» **WHAT IS ASKED**
Edit the lines below so that "Sita Distribution Project" becomes "Sita Sharing Project" everywhere, keeping everything else the same.

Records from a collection
──────────

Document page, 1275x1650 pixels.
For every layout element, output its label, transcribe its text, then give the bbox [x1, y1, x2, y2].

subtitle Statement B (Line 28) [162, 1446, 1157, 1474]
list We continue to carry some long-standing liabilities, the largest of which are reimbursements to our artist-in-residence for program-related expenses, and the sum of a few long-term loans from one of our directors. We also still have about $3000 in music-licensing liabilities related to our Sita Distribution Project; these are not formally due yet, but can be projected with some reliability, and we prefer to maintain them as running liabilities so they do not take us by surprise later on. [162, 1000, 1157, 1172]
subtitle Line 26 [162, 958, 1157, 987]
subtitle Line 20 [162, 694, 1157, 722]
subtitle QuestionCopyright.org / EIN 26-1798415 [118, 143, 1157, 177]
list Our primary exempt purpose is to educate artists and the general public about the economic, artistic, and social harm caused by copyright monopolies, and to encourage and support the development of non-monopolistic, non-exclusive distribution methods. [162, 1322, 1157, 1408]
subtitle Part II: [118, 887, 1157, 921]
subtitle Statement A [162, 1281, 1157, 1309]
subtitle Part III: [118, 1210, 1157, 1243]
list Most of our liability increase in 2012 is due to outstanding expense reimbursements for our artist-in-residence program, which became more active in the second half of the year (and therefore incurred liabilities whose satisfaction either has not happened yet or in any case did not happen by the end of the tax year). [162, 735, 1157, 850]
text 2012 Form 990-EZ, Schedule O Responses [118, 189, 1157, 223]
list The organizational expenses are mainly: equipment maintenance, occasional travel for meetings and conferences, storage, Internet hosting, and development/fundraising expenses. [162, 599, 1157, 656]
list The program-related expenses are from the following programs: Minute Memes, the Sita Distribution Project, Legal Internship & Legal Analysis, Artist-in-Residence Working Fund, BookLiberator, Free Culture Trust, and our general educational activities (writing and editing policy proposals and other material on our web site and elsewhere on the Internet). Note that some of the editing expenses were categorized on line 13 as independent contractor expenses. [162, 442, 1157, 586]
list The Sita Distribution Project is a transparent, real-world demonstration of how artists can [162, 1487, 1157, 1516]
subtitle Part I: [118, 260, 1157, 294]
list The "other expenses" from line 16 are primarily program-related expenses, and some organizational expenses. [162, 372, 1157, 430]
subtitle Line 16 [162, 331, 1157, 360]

──────────

» **TASK RESULT**
Document page, 1275x1650 pixels.
For every layout element, output its label, transcribe its text, then give the bbox [x1, y1, x2, y2].

subtitle Statement B (Line 28) [162, 1446, 1157, 1474]
list We continue to carry some long-standing liabilities, the largest of which are reimbursements to our artist-in-residence for program-related expenses, and the sum of a few long-term loans from one of our directors. We also still have about $3000 in music-licensing liabilities related to our Sita Sharing Project; these are not formally due yet, but can be projected with some reliability, and we prefer to maintain them as running liabilities so they do not take us by surprise later on. [162, 1000, 1157, 1172]
subtitle Line 26 [162, 958, 1157, 987]
subtitle Line 20 [162, 694, 1157, 722]
subtitle QuestionCopyright.org / EIN 26-1798415 [118, 143, 1157, 177]
list Our primary exempt purpose is to educate artists and the general public about the economic, artistic, and social harm caused by copyright monopolies, and to encourage and support the development of non-monopolistic, non-exclusive distribution methods. [162, 1322, 1157, 1408]
subtitle Part II: [118, 887, 1157, 921]
subtitle Statement A [162, 1281, 1157, 1309]
subtitle Part III: [118, 1210, 1157, 1243]
list Most of our liability increase in 2012 is due to outstanding expense reimbursements for our artist-in-residence program, which became more active in the second half of the year (and therefore incurred liabilities whose satisfaction either has not happened yet or in any case did not happen by the end of the tax year). [162, 735, 1157, 850]
text 2012 Form 990-EZ, Schedule O Responses [118, 189, 1157, 223]
list The organizational expenses are mainly: equipment maintenance, occasional travel for meetings and conferences, storage, Internet hosting, and development/fundraising expenses. [162, 599, 1157, 656]
list The program-related expenses are from the following programs: Minute Memes, the Sita Sharing Project, Legal Internship & Legal Analysis, Artist-in-Residence Working Fund, BookLiberator, Free Culture Trust, and our general educational activities (writing and editing policy proposals and other material on our web site and elsewhere on the Internet). Note that some of the editing expenses were categorized on line 13 as independent contractor expenses. [162, 442, 1157, 586]
list The Sita Sharing Project is a transparent, real-world demonstration of how artists can [162, 1487, 1157, 1516]
subtitle Part I: [118, 260, 1157, 294]
list The "other expenses" from line 16 are primarily program-related expenses, and some organizational expenses. [162, 372, 1157, 430]
subtitle Line 16 [162, 331, 1157, 360]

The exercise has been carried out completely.